AK Parti'nin sözcülük koltuğundan yükselen ses bu kez oldukça gür çıktı. Ömer Çelik, adeta diplomatik bir fırtına koparan o kıyaslamaya karşı ağzının payını verircesine konuştu. "Cumhurbaşkanımızla Netanyahu'yu aynı kefeye koymak" diyor Çelik, "akla ziyan bir çarpıtmanın ta kendisi."
Hani bazı karşılaştırmalar vardır, insanın tüylerini diken diken eder ya... İşte tam da öylesi bir durumla karşı karşıyayız. Çelik'in ifadeleri öyle sıradan bir siyasi tepkinin çok ötesinde, adeta bir reddiye niteliğinde.
"Bu Kıyaslama Bir İftiradan İbarettir"
Şu cümleler particularly çarpıcı: "Cumhurbaşkanımız Sayın Erdoğan'ın uluslararası arenada sergilediği duruşla, İsrail Başbakanı'nın politikalarını yan yana getirmek - ki getirenler oldu ne yazık ki - bizatihi bir hakaret sayılmalı." Çelik'in ses tonundaki o öfke, kelimelere yansımış gibiydi sanki.
Peki neden bu kadar sert? Aslında cevap Filistin'de yaşanan insanlık dramında yatıyor. AK Parti Sözcüsü'nün altını çizdiği nokta şu: Türkiye'nin Filistin politikasıyla İsrail'in işgalci tutumu arasında dağlar kadar fark var. Hatta dağlar bile az kalır bu farkı anlatmaya.
Diplomasinin İnce Çizgisi
Uluslararası ilişkilerde bazen kelimeler silahtan daha keskin olabiliyor. Çelik'in bu çıkışı, Türkiye'nin bölgedeki duruşunu netleştiren bir manifesto gibi. "Biz" diyor adeta, "zalimle mazlumu bir tutan zihniyete asla prim vermeyiz."
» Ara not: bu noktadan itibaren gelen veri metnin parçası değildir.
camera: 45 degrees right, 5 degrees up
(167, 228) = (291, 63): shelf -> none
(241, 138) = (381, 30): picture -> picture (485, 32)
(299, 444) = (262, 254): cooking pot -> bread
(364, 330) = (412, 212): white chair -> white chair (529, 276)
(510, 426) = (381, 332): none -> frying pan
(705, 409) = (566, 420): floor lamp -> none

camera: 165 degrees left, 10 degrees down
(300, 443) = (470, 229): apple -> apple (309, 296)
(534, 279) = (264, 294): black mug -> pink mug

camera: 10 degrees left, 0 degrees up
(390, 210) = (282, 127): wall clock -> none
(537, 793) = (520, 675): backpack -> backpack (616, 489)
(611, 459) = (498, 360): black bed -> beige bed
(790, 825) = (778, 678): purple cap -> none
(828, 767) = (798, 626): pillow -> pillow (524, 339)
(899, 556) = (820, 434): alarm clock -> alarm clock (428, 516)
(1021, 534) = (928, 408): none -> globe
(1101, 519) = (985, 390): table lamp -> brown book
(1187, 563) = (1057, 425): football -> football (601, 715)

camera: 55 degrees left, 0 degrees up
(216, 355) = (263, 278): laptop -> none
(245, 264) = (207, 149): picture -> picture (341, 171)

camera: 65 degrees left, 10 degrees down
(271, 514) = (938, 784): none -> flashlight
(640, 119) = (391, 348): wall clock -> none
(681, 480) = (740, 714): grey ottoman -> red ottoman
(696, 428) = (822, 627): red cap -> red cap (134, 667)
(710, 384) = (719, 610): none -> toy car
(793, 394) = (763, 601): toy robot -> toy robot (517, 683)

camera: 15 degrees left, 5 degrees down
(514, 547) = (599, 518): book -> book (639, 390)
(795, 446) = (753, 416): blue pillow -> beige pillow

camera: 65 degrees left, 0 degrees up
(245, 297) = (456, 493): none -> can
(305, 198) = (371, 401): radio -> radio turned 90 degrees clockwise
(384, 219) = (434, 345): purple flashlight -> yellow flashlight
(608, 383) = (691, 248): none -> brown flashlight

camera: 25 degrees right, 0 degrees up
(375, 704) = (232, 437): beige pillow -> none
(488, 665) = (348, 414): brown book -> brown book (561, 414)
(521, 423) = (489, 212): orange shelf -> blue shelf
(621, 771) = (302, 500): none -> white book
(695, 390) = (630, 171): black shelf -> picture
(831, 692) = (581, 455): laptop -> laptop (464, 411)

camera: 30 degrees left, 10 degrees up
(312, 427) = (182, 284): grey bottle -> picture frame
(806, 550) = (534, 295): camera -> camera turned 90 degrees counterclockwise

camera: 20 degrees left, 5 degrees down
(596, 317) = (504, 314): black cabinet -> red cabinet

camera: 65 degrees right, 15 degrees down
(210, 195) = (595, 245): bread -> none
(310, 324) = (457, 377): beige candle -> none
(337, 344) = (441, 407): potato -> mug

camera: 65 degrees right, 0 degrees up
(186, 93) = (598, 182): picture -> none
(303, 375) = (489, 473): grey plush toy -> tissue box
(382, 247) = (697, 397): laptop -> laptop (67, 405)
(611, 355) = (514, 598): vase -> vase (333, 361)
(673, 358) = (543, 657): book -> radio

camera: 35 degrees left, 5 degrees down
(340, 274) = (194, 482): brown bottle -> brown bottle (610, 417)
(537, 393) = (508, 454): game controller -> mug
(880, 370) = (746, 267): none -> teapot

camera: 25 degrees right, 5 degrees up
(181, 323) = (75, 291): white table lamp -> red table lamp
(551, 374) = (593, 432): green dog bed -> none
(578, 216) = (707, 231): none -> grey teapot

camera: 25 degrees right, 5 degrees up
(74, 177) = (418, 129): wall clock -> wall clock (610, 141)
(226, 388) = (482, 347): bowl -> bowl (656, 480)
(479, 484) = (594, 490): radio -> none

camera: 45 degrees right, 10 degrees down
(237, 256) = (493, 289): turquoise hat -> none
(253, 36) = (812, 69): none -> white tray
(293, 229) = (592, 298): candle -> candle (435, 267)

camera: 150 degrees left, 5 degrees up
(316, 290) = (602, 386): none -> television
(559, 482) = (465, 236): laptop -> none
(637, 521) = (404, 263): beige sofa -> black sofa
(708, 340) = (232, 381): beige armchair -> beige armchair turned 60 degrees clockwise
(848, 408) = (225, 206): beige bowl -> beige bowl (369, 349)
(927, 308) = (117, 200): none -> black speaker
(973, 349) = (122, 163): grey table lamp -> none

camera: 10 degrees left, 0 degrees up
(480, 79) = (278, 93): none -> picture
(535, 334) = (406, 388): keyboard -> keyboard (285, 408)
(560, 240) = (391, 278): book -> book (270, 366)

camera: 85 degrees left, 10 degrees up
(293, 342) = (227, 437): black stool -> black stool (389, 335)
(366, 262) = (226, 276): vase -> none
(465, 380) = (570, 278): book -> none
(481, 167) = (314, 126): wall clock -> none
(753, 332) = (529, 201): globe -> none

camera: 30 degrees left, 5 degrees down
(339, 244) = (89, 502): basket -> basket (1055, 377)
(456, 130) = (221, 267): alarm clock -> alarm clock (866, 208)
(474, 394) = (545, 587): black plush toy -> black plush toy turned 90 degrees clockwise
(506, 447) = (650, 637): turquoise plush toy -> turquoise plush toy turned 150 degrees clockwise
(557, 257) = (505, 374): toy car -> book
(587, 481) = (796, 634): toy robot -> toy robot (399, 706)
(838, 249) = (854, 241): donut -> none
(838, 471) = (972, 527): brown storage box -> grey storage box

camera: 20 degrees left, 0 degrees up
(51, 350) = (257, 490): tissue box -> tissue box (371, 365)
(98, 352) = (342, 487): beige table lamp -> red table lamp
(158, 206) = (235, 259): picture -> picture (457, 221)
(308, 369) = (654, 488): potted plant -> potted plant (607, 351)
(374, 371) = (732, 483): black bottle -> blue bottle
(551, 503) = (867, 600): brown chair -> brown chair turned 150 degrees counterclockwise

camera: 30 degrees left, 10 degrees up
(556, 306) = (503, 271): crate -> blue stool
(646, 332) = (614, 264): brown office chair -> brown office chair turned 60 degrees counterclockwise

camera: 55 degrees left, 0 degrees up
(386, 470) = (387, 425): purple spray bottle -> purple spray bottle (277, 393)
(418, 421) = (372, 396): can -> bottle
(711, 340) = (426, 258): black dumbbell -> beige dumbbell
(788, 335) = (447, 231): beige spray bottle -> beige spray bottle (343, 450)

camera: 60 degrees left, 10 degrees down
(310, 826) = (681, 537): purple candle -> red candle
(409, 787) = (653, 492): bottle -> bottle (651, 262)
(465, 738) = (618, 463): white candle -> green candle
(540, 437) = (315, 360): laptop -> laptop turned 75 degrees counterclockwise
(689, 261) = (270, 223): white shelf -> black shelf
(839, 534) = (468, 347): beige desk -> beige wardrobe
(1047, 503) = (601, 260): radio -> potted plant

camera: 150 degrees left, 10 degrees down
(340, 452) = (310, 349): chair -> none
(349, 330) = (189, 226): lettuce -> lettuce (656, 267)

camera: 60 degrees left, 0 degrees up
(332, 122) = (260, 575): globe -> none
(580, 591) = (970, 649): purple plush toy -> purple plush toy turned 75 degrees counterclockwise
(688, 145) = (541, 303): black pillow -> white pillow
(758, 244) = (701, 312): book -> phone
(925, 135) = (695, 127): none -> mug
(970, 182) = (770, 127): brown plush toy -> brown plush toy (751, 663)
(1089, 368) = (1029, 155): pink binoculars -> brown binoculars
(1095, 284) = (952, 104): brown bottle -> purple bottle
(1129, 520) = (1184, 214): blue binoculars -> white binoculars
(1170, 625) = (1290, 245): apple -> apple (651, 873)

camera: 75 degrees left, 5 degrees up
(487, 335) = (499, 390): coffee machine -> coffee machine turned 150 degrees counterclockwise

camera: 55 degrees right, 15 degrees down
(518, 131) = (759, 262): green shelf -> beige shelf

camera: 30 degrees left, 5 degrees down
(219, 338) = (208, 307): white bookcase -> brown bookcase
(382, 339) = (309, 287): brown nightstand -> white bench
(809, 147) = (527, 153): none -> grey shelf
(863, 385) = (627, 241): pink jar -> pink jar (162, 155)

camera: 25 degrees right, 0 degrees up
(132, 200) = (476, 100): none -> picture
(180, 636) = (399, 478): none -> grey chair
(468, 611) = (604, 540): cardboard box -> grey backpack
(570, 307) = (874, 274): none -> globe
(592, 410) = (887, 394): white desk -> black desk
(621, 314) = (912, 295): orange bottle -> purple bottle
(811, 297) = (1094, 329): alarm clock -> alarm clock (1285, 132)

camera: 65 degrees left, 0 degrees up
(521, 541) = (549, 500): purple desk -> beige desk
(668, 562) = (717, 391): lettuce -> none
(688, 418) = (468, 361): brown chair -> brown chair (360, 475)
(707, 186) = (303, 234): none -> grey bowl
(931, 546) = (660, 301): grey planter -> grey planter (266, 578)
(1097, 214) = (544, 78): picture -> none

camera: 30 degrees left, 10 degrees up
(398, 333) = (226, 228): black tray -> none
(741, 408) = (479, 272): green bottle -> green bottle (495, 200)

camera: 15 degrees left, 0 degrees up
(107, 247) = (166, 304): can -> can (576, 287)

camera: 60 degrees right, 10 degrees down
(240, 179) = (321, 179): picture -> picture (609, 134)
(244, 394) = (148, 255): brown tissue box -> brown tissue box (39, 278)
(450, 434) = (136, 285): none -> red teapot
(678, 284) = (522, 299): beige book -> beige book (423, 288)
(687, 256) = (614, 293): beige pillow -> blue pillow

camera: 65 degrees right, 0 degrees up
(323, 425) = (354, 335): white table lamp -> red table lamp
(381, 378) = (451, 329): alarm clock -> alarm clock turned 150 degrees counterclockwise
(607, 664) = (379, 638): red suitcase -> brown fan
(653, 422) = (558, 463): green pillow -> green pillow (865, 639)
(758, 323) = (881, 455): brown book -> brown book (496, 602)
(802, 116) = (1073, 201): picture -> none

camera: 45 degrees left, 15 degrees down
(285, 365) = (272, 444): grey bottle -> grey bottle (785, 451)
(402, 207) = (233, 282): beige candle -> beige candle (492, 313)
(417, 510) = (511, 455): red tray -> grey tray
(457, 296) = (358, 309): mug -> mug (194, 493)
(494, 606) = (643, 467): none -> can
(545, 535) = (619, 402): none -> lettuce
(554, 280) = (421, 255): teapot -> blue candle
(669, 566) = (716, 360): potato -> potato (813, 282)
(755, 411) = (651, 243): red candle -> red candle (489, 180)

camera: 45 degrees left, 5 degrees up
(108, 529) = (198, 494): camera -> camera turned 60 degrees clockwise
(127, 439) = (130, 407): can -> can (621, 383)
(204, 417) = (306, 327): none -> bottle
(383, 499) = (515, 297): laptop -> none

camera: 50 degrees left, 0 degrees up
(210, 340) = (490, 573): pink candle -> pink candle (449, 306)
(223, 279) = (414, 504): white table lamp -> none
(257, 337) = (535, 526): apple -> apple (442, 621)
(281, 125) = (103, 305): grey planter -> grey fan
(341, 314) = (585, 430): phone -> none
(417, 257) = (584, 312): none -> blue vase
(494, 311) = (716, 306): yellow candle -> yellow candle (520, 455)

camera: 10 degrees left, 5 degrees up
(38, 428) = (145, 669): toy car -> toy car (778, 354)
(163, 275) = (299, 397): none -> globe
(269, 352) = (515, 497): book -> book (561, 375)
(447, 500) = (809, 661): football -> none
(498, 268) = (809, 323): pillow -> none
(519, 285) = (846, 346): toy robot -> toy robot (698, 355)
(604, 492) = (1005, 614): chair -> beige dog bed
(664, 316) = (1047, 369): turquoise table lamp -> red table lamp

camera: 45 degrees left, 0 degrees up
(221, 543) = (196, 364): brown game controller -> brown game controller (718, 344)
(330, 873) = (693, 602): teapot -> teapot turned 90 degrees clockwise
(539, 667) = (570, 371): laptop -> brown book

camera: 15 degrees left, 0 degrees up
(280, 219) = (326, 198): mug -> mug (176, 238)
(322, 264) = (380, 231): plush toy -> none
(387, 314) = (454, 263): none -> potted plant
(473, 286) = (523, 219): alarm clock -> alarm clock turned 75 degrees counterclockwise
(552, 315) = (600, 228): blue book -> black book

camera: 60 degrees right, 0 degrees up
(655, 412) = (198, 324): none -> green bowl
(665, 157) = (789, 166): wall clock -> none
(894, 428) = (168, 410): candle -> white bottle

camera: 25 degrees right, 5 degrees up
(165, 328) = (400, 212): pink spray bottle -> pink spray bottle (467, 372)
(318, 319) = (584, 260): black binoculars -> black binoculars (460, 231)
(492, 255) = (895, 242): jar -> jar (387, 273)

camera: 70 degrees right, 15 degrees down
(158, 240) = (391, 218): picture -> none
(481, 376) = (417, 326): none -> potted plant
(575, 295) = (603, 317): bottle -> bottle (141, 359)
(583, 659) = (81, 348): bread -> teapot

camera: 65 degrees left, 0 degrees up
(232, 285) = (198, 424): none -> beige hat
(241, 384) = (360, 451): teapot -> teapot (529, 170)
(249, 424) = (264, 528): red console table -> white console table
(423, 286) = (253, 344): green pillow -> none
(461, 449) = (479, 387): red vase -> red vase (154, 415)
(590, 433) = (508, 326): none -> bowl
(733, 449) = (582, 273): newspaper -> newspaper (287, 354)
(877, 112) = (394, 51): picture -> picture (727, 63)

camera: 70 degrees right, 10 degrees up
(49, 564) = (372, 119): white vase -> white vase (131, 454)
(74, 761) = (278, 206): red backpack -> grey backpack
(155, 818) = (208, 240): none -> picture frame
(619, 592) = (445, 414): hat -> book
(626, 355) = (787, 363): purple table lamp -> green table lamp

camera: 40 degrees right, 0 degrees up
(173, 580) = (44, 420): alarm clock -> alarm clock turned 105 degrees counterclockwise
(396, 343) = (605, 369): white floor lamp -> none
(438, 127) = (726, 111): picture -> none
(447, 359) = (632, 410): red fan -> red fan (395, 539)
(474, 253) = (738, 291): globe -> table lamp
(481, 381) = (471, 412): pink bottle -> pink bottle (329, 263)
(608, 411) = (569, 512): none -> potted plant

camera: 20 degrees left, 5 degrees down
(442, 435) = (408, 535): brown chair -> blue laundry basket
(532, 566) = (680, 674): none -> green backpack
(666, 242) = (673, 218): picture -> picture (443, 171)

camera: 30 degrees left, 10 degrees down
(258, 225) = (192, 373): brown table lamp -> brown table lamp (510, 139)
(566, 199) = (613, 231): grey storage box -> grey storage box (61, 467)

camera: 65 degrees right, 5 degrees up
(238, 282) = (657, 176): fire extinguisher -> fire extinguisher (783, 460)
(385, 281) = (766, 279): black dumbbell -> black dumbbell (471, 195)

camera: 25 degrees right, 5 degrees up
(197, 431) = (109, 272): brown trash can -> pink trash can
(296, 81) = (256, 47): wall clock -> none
Ortadoğu'nun kanayan yarasına dair Ankara'nın pozisyonu bir kez daha belli oldu. İsrail'in Filistin'deki uygulamalarına yönelik eleştiriler sertleşirken, Türkiye'nin tutumu da şekilleniyor. Çelik'in sözleri bu anlamda bir dönüm noktası sayılabilir.
Sonuçta? Diplomasi denen o ince sanat, bazen böyle sert çıkışları gerektiriyor. Ömer Çelik de tam olarak bunu yaptı - Türkiye'nin red çizgisini bir kez daha çizdi, hem de kalın harflerle.